Believeitornot · 06/05/2018 07:24

If parents have to stay because of the age then YABU

Just take him to the farm yourselves and do something else with his friends.

PlaymobilPirate · 06/05/2018 07:25

It's fine to say 1 gree adult per child but do you mean you'll be charging ds' own grandparents to attend his party?? If I've understood correctly that's definitely not on.

beela · 06/05/2018 07:26

Our dc have been to lots of playfarm parties, it always says one parent per child, it's standard. We also argue about who gets to not go Grin

You should pay for grandparents though if you want them there. Why don't you just have a separate family gathering though?

Hobnobsarenotfordunking · 06/05/2018 07:29

How many people haven’t actually read the post!

She said each child gets one free adult! To then bring along the rest of their family to have a day out paid by someone else would be very cheeky!

Put on the invite that the child gets an adult in free. Additional adults/children are very welcome at a cost of £3 each.

Berthatydfil · 06/05/2018 07:30

I don’t understand why posters are saying pay for everyone.
Op is inviting their dc’s friends not their entire extended families.

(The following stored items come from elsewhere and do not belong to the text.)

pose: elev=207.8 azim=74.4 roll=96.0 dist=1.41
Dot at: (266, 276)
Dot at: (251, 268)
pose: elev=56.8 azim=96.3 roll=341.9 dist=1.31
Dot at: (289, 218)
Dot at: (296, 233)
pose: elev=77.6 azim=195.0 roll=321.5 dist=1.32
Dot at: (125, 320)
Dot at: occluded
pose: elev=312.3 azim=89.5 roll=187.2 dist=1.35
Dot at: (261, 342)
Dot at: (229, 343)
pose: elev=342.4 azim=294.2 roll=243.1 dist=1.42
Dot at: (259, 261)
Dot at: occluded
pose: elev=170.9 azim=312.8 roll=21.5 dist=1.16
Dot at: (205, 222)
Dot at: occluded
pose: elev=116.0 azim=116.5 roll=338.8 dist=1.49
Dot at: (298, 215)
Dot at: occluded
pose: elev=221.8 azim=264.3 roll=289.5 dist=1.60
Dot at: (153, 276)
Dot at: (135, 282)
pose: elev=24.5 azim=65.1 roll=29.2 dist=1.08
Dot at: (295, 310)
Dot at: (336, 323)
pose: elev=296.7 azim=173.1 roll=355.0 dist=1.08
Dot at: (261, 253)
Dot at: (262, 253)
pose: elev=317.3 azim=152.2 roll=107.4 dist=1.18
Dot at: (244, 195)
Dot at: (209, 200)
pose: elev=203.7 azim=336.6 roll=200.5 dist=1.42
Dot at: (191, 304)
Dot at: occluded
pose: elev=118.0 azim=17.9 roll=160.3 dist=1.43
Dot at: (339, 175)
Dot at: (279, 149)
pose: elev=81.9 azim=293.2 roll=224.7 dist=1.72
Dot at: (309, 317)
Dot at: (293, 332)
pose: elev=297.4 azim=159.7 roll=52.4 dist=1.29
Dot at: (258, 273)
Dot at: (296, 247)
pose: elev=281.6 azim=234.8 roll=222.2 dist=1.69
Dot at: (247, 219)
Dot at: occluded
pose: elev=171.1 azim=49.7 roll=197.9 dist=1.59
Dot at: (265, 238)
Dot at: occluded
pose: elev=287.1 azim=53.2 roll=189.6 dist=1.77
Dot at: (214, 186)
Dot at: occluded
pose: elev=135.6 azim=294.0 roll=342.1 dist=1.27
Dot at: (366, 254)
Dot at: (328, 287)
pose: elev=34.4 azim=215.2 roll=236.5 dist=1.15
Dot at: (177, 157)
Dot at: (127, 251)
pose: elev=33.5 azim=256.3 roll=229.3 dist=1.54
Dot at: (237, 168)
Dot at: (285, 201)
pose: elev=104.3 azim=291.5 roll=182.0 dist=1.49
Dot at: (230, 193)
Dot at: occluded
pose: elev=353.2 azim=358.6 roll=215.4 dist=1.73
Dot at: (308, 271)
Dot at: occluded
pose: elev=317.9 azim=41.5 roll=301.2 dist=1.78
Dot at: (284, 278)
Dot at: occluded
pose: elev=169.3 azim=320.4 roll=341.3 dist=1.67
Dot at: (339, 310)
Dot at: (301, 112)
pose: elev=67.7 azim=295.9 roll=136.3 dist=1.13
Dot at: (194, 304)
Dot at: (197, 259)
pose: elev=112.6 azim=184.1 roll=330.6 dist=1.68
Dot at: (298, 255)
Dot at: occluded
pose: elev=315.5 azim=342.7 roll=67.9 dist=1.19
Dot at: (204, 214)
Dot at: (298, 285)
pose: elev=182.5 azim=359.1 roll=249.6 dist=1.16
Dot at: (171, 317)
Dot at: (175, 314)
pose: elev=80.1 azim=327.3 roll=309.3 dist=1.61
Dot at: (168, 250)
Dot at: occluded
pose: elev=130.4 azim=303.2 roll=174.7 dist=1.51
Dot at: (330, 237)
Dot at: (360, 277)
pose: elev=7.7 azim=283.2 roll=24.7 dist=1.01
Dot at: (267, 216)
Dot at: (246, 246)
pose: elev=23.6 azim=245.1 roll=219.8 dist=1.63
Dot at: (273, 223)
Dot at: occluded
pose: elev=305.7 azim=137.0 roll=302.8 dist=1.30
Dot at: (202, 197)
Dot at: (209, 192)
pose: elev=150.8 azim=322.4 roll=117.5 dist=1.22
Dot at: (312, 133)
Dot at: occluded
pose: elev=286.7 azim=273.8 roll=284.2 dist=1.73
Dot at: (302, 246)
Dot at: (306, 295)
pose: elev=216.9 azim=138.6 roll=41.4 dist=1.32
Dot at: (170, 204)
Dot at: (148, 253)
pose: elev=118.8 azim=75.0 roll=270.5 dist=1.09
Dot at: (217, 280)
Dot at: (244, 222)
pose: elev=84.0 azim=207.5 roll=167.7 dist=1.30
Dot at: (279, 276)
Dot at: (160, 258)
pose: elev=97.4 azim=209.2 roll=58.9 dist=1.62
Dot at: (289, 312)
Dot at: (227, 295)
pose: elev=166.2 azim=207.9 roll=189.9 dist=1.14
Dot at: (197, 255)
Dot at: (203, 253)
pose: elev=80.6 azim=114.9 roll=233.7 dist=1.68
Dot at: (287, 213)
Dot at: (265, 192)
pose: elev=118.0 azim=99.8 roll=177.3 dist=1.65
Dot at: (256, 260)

I can understand allowing (needing??) additional adults to this kind of party as I can’t imagine OP would want to look after a large group in a venue like that but if invited children then bring their entire family it would change the focus of the event.

I don’t think there’s any issue with clarifying on the invitations that invitations are for the named guest only and each invited guest will be able to bring one adult but any extra siblings or adults will need to be paid for in line with the venues normal rates.

DragonMummy1418 · 06/05/2018 07:31

The children will be 3/4 year olds, I can't imagine the parents wanting to leave them. Siblings are included.
I'll put one parent per child on the invites and pay for the grandparents.